A confidential mailed survey of all acute—care Canadian hospitals was
conducted to measure rates of guideline receipt and adoption. It also obtained
information on motivations for and perceived effectiveness of strategies adopted. A self—selected group of responding hospitals subsequently participated in
standardized covert observation of their nurses infection control practices, then
had the observed nurses complete a test examining their knowledge and beliefs.
Employee health records were also examined to determine whether needlestick
injury rates had changed since adoption of a new infection control strategy.
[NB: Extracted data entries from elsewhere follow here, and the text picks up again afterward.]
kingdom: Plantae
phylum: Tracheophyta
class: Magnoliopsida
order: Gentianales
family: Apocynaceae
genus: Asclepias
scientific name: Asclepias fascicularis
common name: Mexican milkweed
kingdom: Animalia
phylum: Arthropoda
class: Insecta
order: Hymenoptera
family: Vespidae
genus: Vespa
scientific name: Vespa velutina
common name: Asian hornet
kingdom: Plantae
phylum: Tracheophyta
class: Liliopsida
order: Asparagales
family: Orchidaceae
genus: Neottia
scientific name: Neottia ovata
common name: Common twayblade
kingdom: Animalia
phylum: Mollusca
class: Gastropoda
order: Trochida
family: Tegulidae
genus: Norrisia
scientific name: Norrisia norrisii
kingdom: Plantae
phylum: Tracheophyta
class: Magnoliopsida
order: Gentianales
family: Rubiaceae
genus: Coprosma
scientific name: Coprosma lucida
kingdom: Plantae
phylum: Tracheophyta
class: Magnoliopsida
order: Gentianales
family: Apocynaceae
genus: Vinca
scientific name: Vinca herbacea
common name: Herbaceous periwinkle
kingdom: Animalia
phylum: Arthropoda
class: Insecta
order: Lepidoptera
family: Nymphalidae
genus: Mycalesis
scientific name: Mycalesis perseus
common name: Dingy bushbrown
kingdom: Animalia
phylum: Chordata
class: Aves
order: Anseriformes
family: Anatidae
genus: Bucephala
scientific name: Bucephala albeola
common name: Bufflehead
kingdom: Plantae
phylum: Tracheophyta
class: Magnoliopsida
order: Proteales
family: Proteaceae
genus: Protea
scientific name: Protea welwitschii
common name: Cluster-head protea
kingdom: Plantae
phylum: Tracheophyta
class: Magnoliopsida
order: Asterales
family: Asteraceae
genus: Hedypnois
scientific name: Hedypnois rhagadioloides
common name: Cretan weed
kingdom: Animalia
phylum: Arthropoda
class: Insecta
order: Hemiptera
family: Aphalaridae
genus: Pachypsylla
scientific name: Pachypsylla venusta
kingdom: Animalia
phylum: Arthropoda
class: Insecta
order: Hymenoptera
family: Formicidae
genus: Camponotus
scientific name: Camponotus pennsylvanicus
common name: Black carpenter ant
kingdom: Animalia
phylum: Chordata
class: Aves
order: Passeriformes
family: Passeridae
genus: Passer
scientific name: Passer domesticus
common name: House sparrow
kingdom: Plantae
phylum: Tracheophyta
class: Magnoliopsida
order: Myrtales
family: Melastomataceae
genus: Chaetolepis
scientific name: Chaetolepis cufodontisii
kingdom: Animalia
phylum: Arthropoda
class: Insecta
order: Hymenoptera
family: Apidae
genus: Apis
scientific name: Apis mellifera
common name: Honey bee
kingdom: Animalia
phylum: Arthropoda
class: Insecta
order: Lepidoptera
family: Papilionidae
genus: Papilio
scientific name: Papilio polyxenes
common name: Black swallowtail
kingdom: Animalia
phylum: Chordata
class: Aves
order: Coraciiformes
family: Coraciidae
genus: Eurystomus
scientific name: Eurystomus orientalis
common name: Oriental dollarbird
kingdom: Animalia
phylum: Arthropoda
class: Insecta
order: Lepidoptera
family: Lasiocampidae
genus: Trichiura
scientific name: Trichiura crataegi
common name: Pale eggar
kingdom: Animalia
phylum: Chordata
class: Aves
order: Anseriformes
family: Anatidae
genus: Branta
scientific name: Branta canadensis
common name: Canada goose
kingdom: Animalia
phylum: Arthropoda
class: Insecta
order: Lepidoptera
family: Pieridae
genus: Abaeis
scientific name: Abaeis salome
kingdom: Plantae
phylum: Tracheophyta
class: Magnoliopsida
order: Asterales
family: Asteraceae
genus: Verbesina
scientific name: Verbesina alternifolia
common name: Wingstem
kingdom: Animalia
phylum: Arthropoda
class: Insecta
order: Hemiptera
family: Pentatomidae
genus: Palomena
Most Canadian hospitals adopted and modified new strategies based upon
reasonable but unproven extensions of logic to protect health—care workers from
HIV. 74% claimed UP (65%) or BSI (9%) but only 5% of 359 claiming UP and 0
of 50 claiming BSI adopted all policies expected. Many hospitals had not
received key guideline publications. Guideline source, hospital size, and other
variables were significantly associated with receipt. Nurses in 35 hospitals
were observed to wear gloves during only z60% of procedures in which gloving
was expected; rates varied widely among hospitals. Direct examination of sharps
disposal containers confirmed compliance with a policy to not recap used needles
(taken as recapping rate of 25%) in only 47% of 32 hospitals. Paired analysis
of needlestick injury rates in 11 hospitals during comparable 90—day periods
before versus after implementing UP/BSI showed no significant difference. 489
nurses completing a written test achieved their highest scores and least
discordance among questions regarding procedural issues established long before
UP/BSI, and lower scores or greater discordance on UP/BSJ concepts of
philosophy, risk recognition and newer procedures. Positive correlation between
knowledge and practice was not evident. UP and BSI now mean different things
in different hospitals and have not been effective in harmonizing health—care
workers’ infection control practices. Carefully standardized assessment methods
are needed to guide their evolution to cost—effectiveness.